§ **Task goal**:
Your output must reproduce all the records below precisely and contain no pictures.

§ **Dataset**:

═══

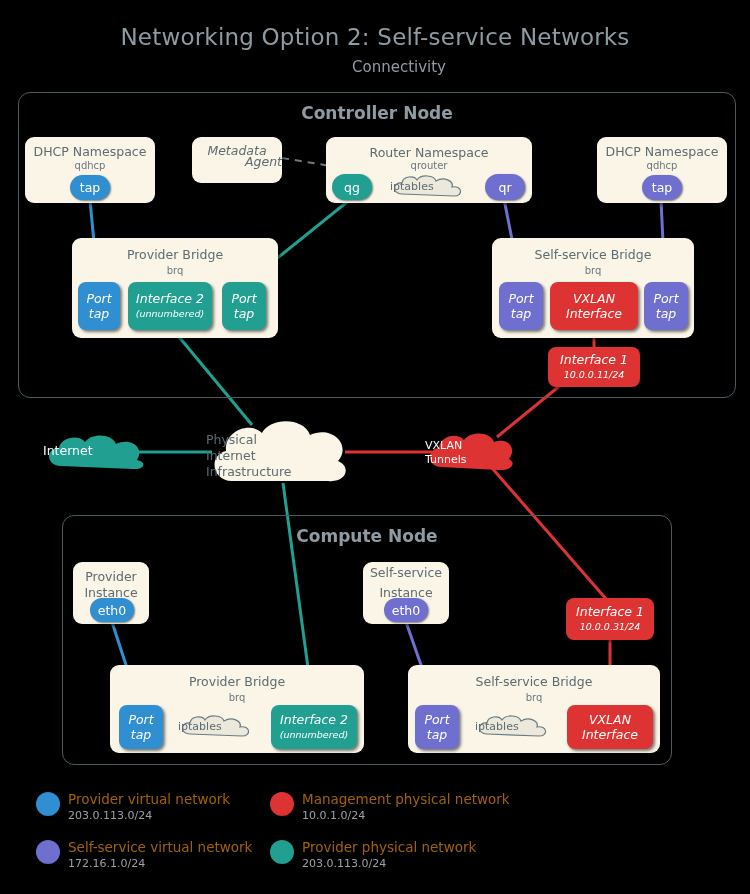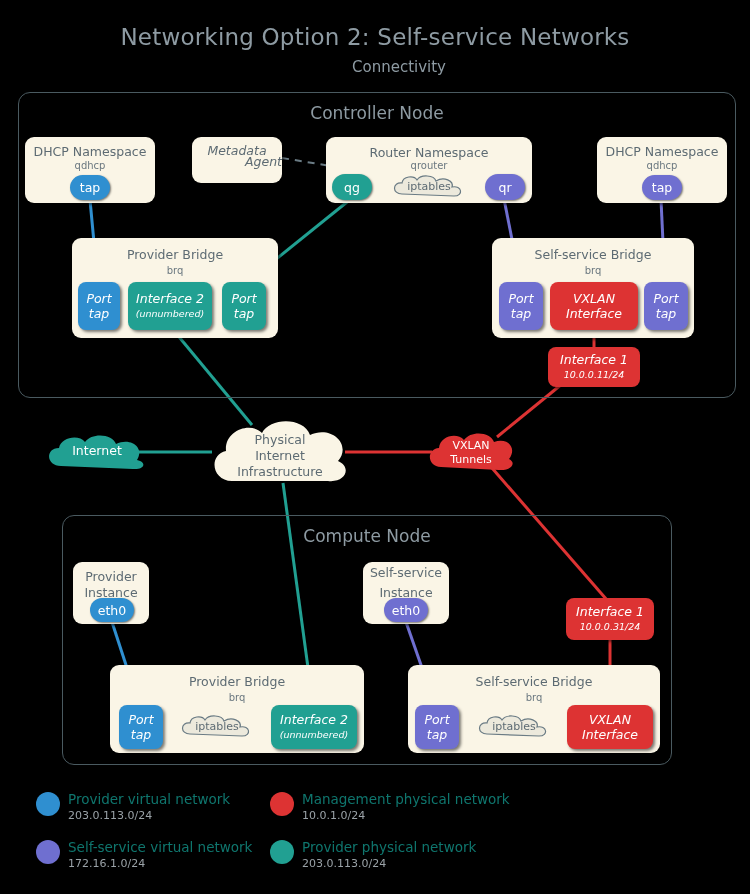--- a/index.html
+++ b/index.html
@@ -6,21 +6,21 @@
   body{width:750px;height:894px;position:relative;overflow:hidden;
        font-family:"DejaVu Sans","Liberation Sans",sans-serif;}
 
   
   #title{position:absolute;left:0;top:24px;width:750px;text-align:center;
          font-size:23px;color:#8e9ba3;letter-spacing:.2px;}
   #subtitle{position:absolute;left:0;top:58px;width:750px;text-align:center;
             font-size:15px;color:#8e9ba3;padding-left:24px;}
 
   
-  .node-box{position:absolute;border:1px solid #4a5a60;border-radius:12px;background:transparent;}
+  .node-box{position:absolute;border:1px solid #4a5a60;border-radius:12px;background:transparent;font-weight:bold;}
   .node-title{position:absolute;width:100%;text-align:center;top:10px;
               font-size:17px;color:#8e9ba3;}
 
   
   .panel{position:absolute;background:#faf5e6;border-radius:9px;
          box-shadow:2px 2px 3px rgba(0,0,0,.55);}
   .panel-title{position:absolute;width:100%;text-align:center;
                font-size:12.5px;color:#5d6b73;line-height:14px;}
   .panel-sub{position:absolute;width:100%;text-align:center;
              font-size:10px;color:#6b7880;}
@@ -33,31 +33,31 @@
   .chip{position:absolute;border-radius:8px;display:flex;flex-direction:column;
         align-items:center;justify-content:center;color:#fff;
         text-align:center;line-height:15px;
         box-shadow:2px 2px 3px rgba(0,0,0,.5);font-style:italic;}
   .chip .l1{font-size:12.5px;}
   .chip .l2{font-size:12.5px;}
   .chip .small{font-size:9.5px;}
 
   
   .cloud{position:absolute;}
-  .cloud .txt{position:absolute;width:100%;text-align:center;
+  .cloud .txt{position:absolute;width:100%;
               font-size:12.5px;line-height:16px;}
 
   
   #links{position:absolute;left:0;top:0;width:750px;height:894px;}
 
   
   #legend{position:absolute;left:36px;top:792px;width:700px;}
   .leg-item{position:absolute;}
   .leg-dot{position:absolute;width:24px;height:24px;border-radius:50%;}
-  .leg-l1{position:absolute;left:32px;top:-1px;font-size:13.5px;color:#0f766e;white-space:nowrap;}
+  .leg-l1{position:absolute;left:32px;top:-1px;font-size:13.5px;color:#a16207;white-space:nowrap;}
   .leg-l2{position:absolute;left:32px;top:17px;font-size:11px;color:#9aa2a7;white-space:nowrap;}
 </style>
 </head>
 <body>
 
 <div id="title">Networking Option 2: Self-service Networks</div>
 <div id="subtitle">Connectivity</div>
 
 <svg id="links">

═══

§ **Output for this exercise**:
--- a/index.html
+++ b/index.html
@@ -6,21 +6,21 @@
   body{width:750px;height:894px;position:relative;overflow:hidden;
        font-family:"DejaVu Sans","Liberation Sans",sans-serif;}
 
   
   #title{position:absolute;left:0;top:24px;width:750px;text-align:center;
          font-size:23px;color:#8e9ba3;letter-spacing:.2px;}
   #subtitle{position:absolute;left:0;top:58px;width:750px;text-align:center;
             font-size:15px;color:#8e9ba3;padding-left:24px;}
 
   
-  .node-box{position:absolute;border:1px solid #4a5a60;border-radius:12px;background:transparent;}
+  .node-box{position:absolute;border:1px solid #4a5a60;border-radius:12px;background:transparent;font-weight:bold;}
   .node-title{position:absolute;width:100%;text-align:center;top:10px;
               font-size:17px;color:#8e9ba3;}
 
   
   .panel{position:absolute;background:#faf5e6;border-radius:9px;
          box-shadow:2px 2px 3px rgba(0,0,0,.55);}
   .panel-title{position:absolute;width:100%;text-align:center;
                font-size:12.5px;color:#5d6b73;line-height:14px;}
   .panel-sub{position:absolute;width:100%;text-align:center;
              font-size:10px;color:#6b7880;}
@@ -33,31 +33,31 @@
   .chip{position:absolute;border-radius:8px;display:flex;flex-direction:column;
         align-items:center;justify-content:center;color:#fff;
         text-align:center;line-height:15px;
         box-shadow:2px 2px 3px rgba(0,0,0,.5);font-style:italic;}
   .chip .l1{font-size:12.5px;}
   .chip .l2{font-size:12.5px;}
   .chip .small{font-size:9.5px;}
 
   
   .cloud{position:absolute;}
-  .cloud .txt{position:absolute;width:100%;text-align:center;
+  .cloud .txt{position:absolute;width:100%;
               font-size:12.5px;line-height:16px;}
 
   
   #links{position:absolute;left:0;top:0;width:750px;height:894px;}
 
   
   #legend{position:absolute;left:36px;top:792px;width:700px;}
   .leg-item{position:absolute;}
   .leg-dot{position:absolute;width:24px;height:24px;border-radius:50%;}
-  .leg-l1{position:absolute;left:32px;top:-1px;font-size:13.5px;color:#0f766e;white-space:nowrap;}
+  .leg-l1{position:absolute;left:32px;top:-1px;font-size:13.5px;color:#a16207;white-space:nowrap;}
   .leg-l2{position:absolute;left:32px;top:17px;font-size:11px;color:#9aa2a7;white-space:nowrap;}
 </style>
 </head>
 <body>
 
 <div id="title">Networking Option 2: Self-service Networks</div>
 <div id="subtitle">Connectivity</div>
 
 <svg id="links">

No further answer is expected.